The fundamental starting point in understanding it is that it’s a state of mind; it’s in the mind. It is the mind. 

In the Buddhist model of the mind, there are three categories of states of mind: positive or virtuous such as love and intelligence; negative or nonvirtuous, or delusional, such as attachment and anger; and those that are neither such as concentration and discrimination. 

I like to call the third lot the mechanics of the mind because they’re neither virtuous nor nonvirtuous; a murderer and a meditator both need concentration. 

One of the many in this category is called feeling. Don’t think of it as we do, as an equivalent of emotion. There are precisely three kinds of feeling: those that are pleasant or happy; those that are unpleasant or unhappy; and those that are neutral. Pretty straightforward.

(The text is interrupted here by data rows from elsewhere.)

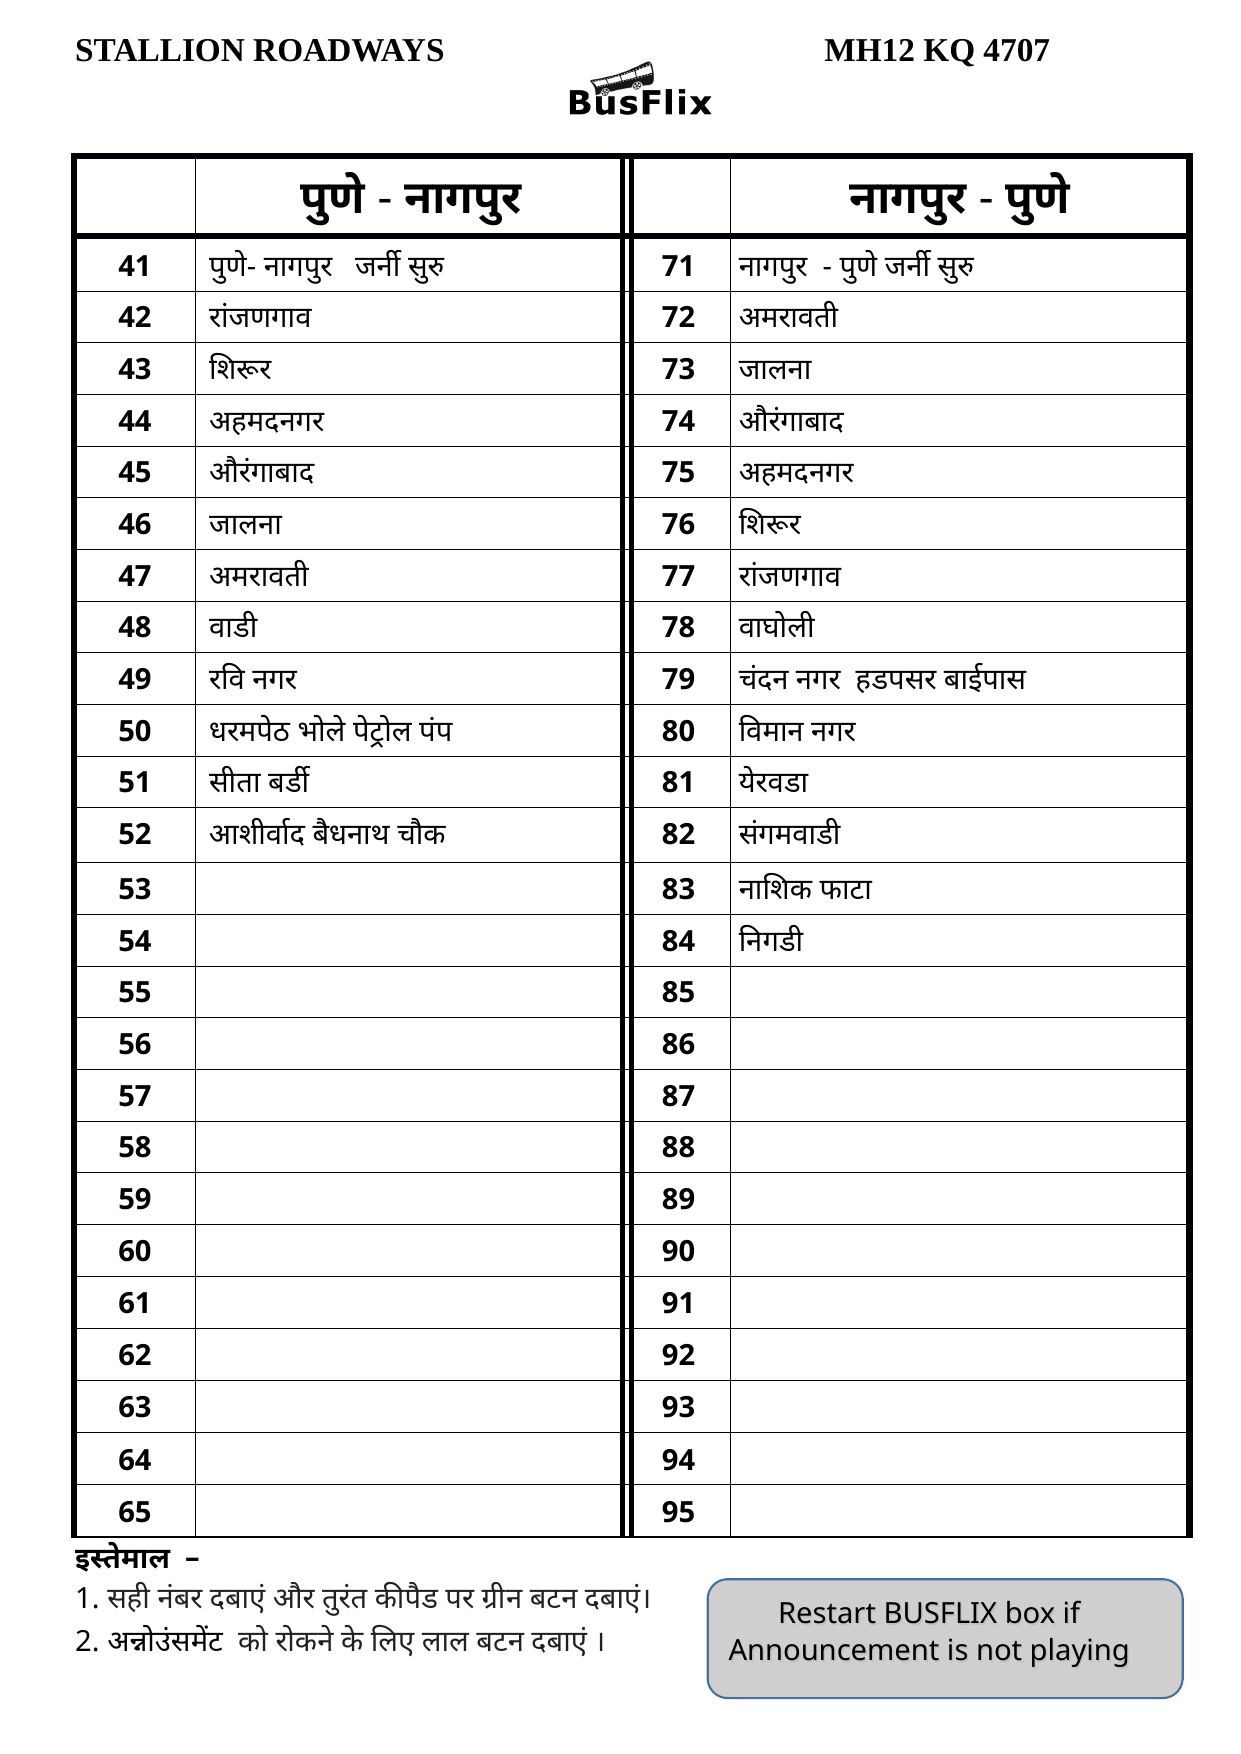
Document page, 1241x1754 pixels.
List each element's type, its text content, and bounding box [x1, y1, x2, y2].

table_cell 65 [77, 1485, 195, 1536]
table_cell 71 [634, 239, 730, 291]
table_cell 78 [634, 602, 730, 652]
table_cell 53 [77, 863, 195, 914]
table_cell 89 [634, 1173, 730, 1224]
table_cell 41 [77, 239, 195, 291]
table_cell 94 [634, 1433, 730, 1484]
table_cell रांजणगाव [731, 550, 1186, 601]
table_cell नागपुर - पुणे जर्नी सुरु [731, 239, 1186, 291]
table_cell 60 [77, 1225, 195, 1276]
table_cell निगडी [731, 915, 1186, 966]
table_cell 83 [634, 863, 730, 914]
table_cell 75 [634, 447, 730, 497]
table_cell चंदन नगर हडपसर बाईपास [731, 653, 1186, 704]
table_cell [731, 1225, 1186, 1276]
table_cell रांजणगाव [196, 292, 620, 342]
table_cell 72 [634, 292, 730, 342]
table_cell 61 [77, 1277, 195, 1328]
table_cell 51 [77, 757, 195, 807]
table_cell 44 [77, 395, 195, 446]
table_cell [196, 1122, 620, 1172]
table_cell 76 [634, 498, 730, 549]
table_cell 47 [77, 550, 195, 601]
table_cell वाघोली [731, 602, 1186, 652]
table_cell अमरावती [196, 550, 620, 601]
table_cell सीता बर्डी [196, 757, 620, 807]
table_cell [731, 1122, 1186, 1172]
table_cell शिरूर [731, 498, 1186, 549]
table_cell 59 [77, 1173, 195, 1224]
table_cell शिरूर [196, 343, 620, 394]
table_cell नाशिक फाटा [731, 863, 1186, 914]
table_header पुणे - नागपुर [196, 159, 620, 233]
text 1. सही नंबर दबाएं और तुरंत कीपैड पर ग्रीन बटन दबाएं। [75, 1577, 1165, 1620]
table_cell विमान नगर [731, 705, 1186, 756]
table_cell 50 [77, 705, 195, 756]
table_cell [731, 1433, 1186, 1484]
table_cell येरवडा [731, 757, 1186, 807]
table_cell [196, 1433, 620, 1484]
table_cell जालना [196, 498, 620, 549]
table_cell [196, 1225, 620, 1276]
table_cell [731, 1018, 1186, 1069]
table_cell [731, 1329, 1186, 1380]
table_cell 49 [77, 653, 195, 704]
table_cell 74 [634, 395, 730, 446]
table_cell अमरावती [731, 292, 1186, 342]
table_cell 86 [634, 1018, 730, 1069]
table_cell औरंगाबाद [196, 447, 620, 497]
table_cell 58 [77, 1122, 195, 1172]
table_cell 88 [634, 1122, 730, 1172]
table_cell 52 [77, 808, 195, 862]
table_cell [196, 915, 620, 966]
text इस्तेमाल – [75, 1538, 1165, 1577]
table_cell पुणे- नागपुर जर्नी सुरु [196, 239, 620, 291]
table_cell रवि नगर [196, 653, 620, 704]
table_header [634, 159, 730, 233]
table_cell 54 [77, 915, 195, 966]
table_cell [196, 1070, 620, 1121]
table_cell [731, 1485, 1186, 1536]
table_cell 64 [77, 1433, 195, 1484]
table_cell 80 [634, 705, 730, 756]
table_cell 87 [634, 1070, 730, 1121]
table_cell [731, 1173, 1186, 1224]
table_cell [196, 1018, 620, 1069]
table_cell 85 [634, 967, 730, 1017]
table_cell अहमदनगर [731, 447, 1186, 497]
table_cell 95 [634, 1485, 730, 1536]
table_cell 57 [77, 1070, 195, 1121]
table_cell 73 [634, 343, 730, 394]
table_cell धरमपेठ भोले पेट्रोल पंप [196, 705, 620, 756]
table_cell संगमवाडी [731, 808, 1186, 862]
table_cell जालना [731, 343, 1186, 394]
table_cell [196, 863, 620, 914]
table_cell 90 [634, 1225, 730, 1276]
table_cell आशीर्वाद बैधनाथ चौक [196, 808, 620, 862]
table_cell 81 [634, 757, 730, 807]
table_cell अहमदनगर [196, 395, 620, 446]
table_cell 84 [634, 915, 730, 966]
table_cell 92 [634, 1329, 730, 1380]
table_cell औरंगाबाद [731, 395, 1186, 446]
table_cell [196, 1277, 620, 1328]
table_cell 63 [77, 1381, 195, 1432]
table_cell 62 [77, 1329, 195, 1380]
table_cell वाडी [196, 602, 620, 652]
table_cell 45 [77, 447, 195, 497]
table_cell 48 [77, 602, 195, 652]
table_cell 55 [77, 967, 195, 1017]
table_cell 43 [77, 343, 195, 394]
table_cell [196, 1329, 620, 1380]
table_cell [196, 1173, 620, 1224]
table_cell 42 [77, 292, 195, 342]
table_cell [196, 1485, 620, 1536]
table_cell 91 [634, 1277, 730, 1328]
table_cell [196, 1381, 620, 1432]
table_cell 56 [77, 1018, 195, 1069]
table_cell [731, 1381, 1186, 1432]
table_cell [731, 1277, 1186, 1328]
table_cell [196, 967, 620, 1017]
table_cell 93 [634, 1381, 730, 1432]
table_cell 77 [634, 550, 730, 601]
table_header [77, 159, 195, 233]
table_cell [731, 1070, 1186, 1121]
table_cell 46 [77, 498, 195, 549]
table_cell 82 [634, 808, 730, 862]
table_cell [731, 967, 1186, 1017]
text 2. अन्नोउंसमेंट को रोकने के लिए लाल बटन दबाएं । [75, 1620, 706, 1663]
table_cell 79 [634, 653, 730, 704]
table_header नागपुर - पुणे [731, 159, 1186, 233]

We’re all definitely interested in the pleasant and the unpleasant, the happy or the suffering feelings. We spend our lives trying to get the first ones and to avoid the second. And who cares about the neutral!

Clearly there’s a whole range of these, anything from the smallest feeling of pleasure to the most intense level of joy, and the slightest feeling of discomfort to the most intense agony.

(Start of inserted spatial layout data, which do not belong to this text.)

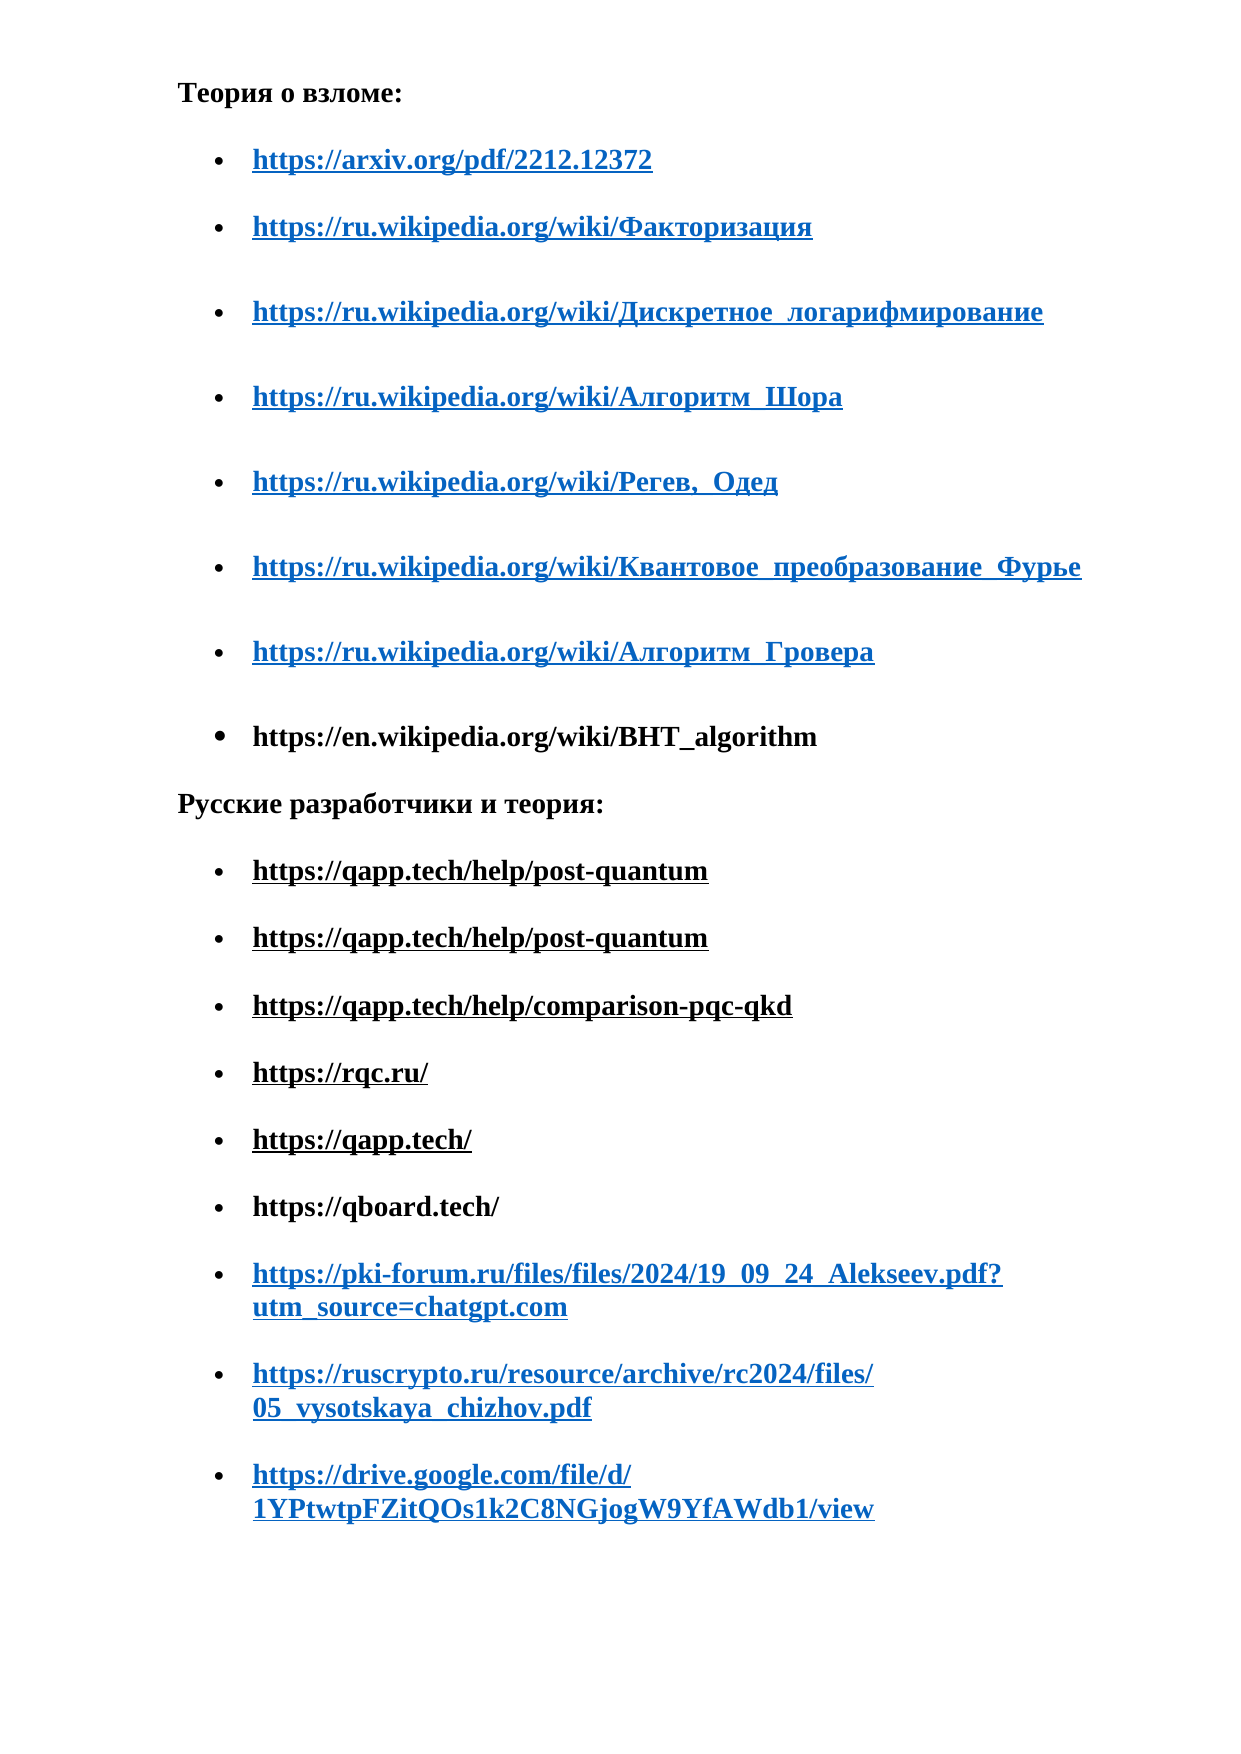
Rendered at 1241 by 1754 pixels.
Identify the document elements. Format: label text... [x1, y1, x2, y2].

list https://rqc.ru/ [215, 1055, 1152, 1088]
text Русские разработчики и теория: [177, 786, 1152, 820]
list https://qapp.tech/help/post-quantum [215, 853, 1152, 887]
list https://ru.wikipedia.org/wiki/Регев,_Одед [215, 464, 1152, 498]
list https://drive.google.com/file/d/1YPtwtpFZitQOs1k2C8NGjogW9YfAWdb1/view [215, 1457, 1152, 1524]
list https://arxiv.org/pdf/2212.12372 [215, 142, 1152, 176]
list https://ru.wikipedia.org/wiki/Алгоритм_Гровера [215, 634, 1152, 668]
list https://qapp.tech/ [215, 1122, 1152, 1155]
list https://qapp.tech/help/comparison-pqc-qkd [215, 988, 1152, 1021]
list https://ru.wikipedia.org/wiki/Алгоритм_Шора [215, 379, 1152, 413]
list https://pki-forum.ru/files/files/2024/19_09_24_Alekseev.pdf?utm_source=chatgpt.com [215, 1256, 1152, 1323]
list https://ru.wikipedia.org/wiki/Факторизация [215, 209, 1152, 243]
text Теория о взломе: [177, 75, 1152, 108]
list https://en.wikipedia.org/wiki/BHT_algorithm [215, 719, 1152, 753]
list https://qboard.tech/ [215, 1189, 1152, 1222]
list https://ru.wikipedia.org/wiki/Дискретное_логарифмирование [215, 294, 1152, 328]
list https://ruscrypto.ru/resource/archive/rc2024/files/05_vysotskaya_chizhov.pdf [215, 1357, 1152, 1424]
list https://qapp.tech/help/post-quantum [215, 921, 1152, 954]
list https://ru.wikipedia.org/wiki/Квантовое_преобразование_Фурье [215, 549, 1152, 583]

So far, not complicated. So why do we find it so hard to be happy? Why do we find it so hard to consistently have pleasant, happy feelings?

Simply, for the Buddha, because we have the wrong analysis of one, what it is and, two, how to get it. That’s the essence of it.

The first mistake is the primordial assumption that the person, the thing or the event is the main cause of the happiness. And this gives rise to the second mistake, that happiness is the thing, the person, or the event. Ask anyone to describe their happiness and they’ll describe the thing, the person or the event. It’s same with suffering.

We’re so addicted to this first belief that we actually conflate the happy feeling in our mind and the external condition.

The first mistake, of course, is called attachment. It drives the universe. For the Buddha, effectively it’s the main cause of all suffering of all sentient beings. 

Another mistake we make, especially when we start a spiritual practice, a Buddhist one, let’s say, and we hear that we need to give up attachment, we then conflate attachment and happiness and, as Lama Zopa Rinpoche says, we think, “Oh, I have to give up my happiness, give up my heart?”

No! “The more pleasure, the better!” As Lama Yeshe would tell us. 

And yet another mistake we make is that we mix attachment with one of the virtuous states of mind called love. We actually think they’re the same.

So there’s Fred my boyfriend. I love him – that’s a virtue: may he be happy! The more of that, the better! Then I’m totally attached to him – that’s a delusion – thinking that he is the cause of all my happy feelings, so I live in utter misery, terrified of losing him, manipulating him to do what my attachment wants, etc., etc. And then there are some happy feelings.

Love is a virtue. Attachment is a delusion. Happy feelings are neither virtuous nor delusions. Three distinct states of mind. But we get all three mixed up in a big soup of emotion, unable to distinguish one from another. 

The job of being a Buddhist – the method for getting happy and stopping suffering – starts with distinguishing between the different states of mind. 

And what’s more confusing is that we do actually get happy feelings when we have contact with the attachment object. So what’s Buddha’s problem? 

He tells us that, sure, when that delicious cake — the thing — meets my taste consciousness — the mind – happy feelings are definitely triggered. But, he says, these happy feelings are kind of desperate, and they won’t last.

So what’s Buddha’s method for getting happy feelings that aren’t desperate and will last? 

The first method is to cultivate virtuous thoughts. Love – the actual virtuous thought of wanting someone to be happy – will trigger happy feelings. That’s great. More of that! More compassion, more kindness, more generosity. They cause happy feelings! Go for it!

Then, finally, the actual method Buddha has discovered that causes happy feelings, pleasure, joy — that will last, that isn’t desperate – is to give up attachment and the root delusion, the one that underpins all the others, including attachment: the assumption of a separate, bereft me. 

One step at a time! It’s encouraging to know that it’s possible.